START RECORDS PROVIDED
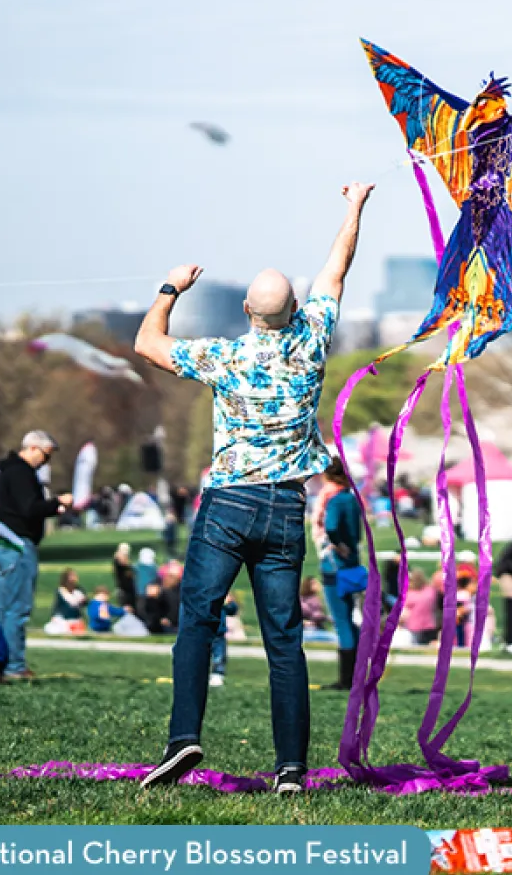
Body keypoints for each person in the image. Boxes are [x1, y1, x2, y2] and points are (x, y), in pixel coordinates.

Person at [132, 180, 375, 793]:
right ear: (293, 310)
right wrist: (354, 206)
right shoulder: (314, 338)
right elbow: (337, 269)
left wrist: (170, 289)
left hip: (230, 503)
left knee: (198, 619)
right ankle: (291, 768)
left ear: (248, 311)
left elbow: (147, 344)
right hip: (286, 509)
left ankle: (184, 738)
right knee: (284, 640)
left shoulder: (227, 356)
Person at [0, 431, 72, 679]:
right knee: (17, 607)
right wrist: (57, 504)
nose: (47, 462)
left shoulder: (7, 471)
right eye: (46, 456)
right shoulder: (22, 473)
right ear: (33, 448)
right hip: (17, 543)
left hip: (1, 541)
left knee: (1, 607)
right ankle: (14, 665)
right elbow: (29, 508)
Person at [317, 458, 364, 688]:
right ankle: (356, 674)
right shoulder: (353, 499)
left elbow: (332, 526)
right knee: (351, 618)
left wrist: (337, 543)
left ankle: (346, 680)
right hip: (353, 565)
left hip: (335, 566)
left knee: (341, 621)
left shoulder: (335, 501)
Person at [402, 570, 440, 646]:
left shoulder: (409, 595)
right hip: (430, 625)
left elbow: (404, 612)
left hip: (414, 626)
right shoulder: (431, 591)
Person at [45, 569, 87, 635]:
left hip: (76, 618)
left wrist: (83, 600)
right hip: (62, 618)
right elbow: (56, 606)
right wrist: (53, 616)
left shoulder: (79, 590)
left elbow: (85, 604)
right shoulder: (61, 591)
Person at [209, 594, 239, 688]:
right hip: (206, 631)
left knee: (219, 656)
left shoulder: (222, 598)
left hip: (219, 633)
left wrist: (230, 602)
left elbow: (232, 611)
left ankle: (217, 675)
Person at [301, 577, 336, 643]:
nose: (318, 585)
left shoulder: (316, 598)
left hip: (318, 627)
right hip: (309, 629)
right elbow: (315, 615)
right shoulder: (304, 600)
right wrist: (327, 618)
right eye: (315, 583)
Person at [112, 543, 137, 609]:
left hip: (129, 589)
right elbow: (121, 561)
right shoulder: (118, 561)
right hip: (124, 590)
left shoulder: (126, 564)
END RECORDS PROVIDED
ASSIGNMENT
Set down every record word for word and leave out the pictures.

COMPLETED TASK
Body keypoints for each person in the image. Boxes are [x1, y1, x2, y2] and points are (x, y), in pixel coordinates.

Person at [132, 180, 375, 793]:
right ear: (293, 310)
right wrist: (354, 206)
right shoulder: (314, 338)
right elbow: (337, 269)
left wrist: (170, 289)
left hip: (230, 503)
left knee: (198, 619)
right ankle: (291, 768)
left ear: (248, 311)
left elbow: (147, 344)
right hip: (286, 509)
left ankle: (184, 738)
right knee: (284, 640)
left shoulder: (227, 356)
Person at [0, 431, 72, 679]:
right knee: (17, 607)
right wrist: (57, 504)
nose: (47, 462)
left shoulder: (7, 471)
right eye: (46, 456)
right shoulder: (22, 473)
right ear: (33, 448)
right hip: (17, 543)
left hip: (1, 541)
left knee: (1, 607)
right ankle: (14, 665)
right elbow: (29, 508)
Person at [317, 458, 364, 688]:
right ankle: (356, 674)
right shoulder: (353, 499)
left elbow: (332, 526)
right knee: (351, 618)
left wrist: (337, 543)
left ankle: (346, 680)
right hip: (353, 565)
left hip: (335, 566)
left knee: (341, 621)
left shoulder: (335, 501)
Person at [402, 570, 440, 646]:
left shoulder: (409, 595)
right hip: (430, 625)
left elbow: (404, 612)
left hip: (414, 626)
right shoulder: (431, 591)
Person at [45, 569, 87, 635]:
left hip: (76, 618)
left wrist: (83, 600)
right hip: (62, 618)
right elbow: (56, 606)
right wrist: (53, 616)
left shoulder: (79, 590)
left elbow: (85, 604)
right shoulder: (61, 591)
Person at [209, 594, 239, 688]:
right hip: (206, 631)
left knee: (219, 656)
left shoulder: (222, 598)
left hip: (219, 633)
left wrist: (230, 602)
left elbow: (232, 611)
left ankle: (217, 675)
Person at [301, 577, 336, 643]:
nose: (318, 585)
left shoulder: (316, 598)
left hip: (318, 627)
right hip: (309, 629)
right elbow: (315, 615)
right shoulder: (304, 600)
right wrist: (327, 618)
right eye: (315, 583)
Person at [112, 543, 137, 609]:
left hip: (129, 589)
right elbow: (121, 561)
right shoulder: (118, 561)
right hip: (124, 590)
left shoulder: (126, 564)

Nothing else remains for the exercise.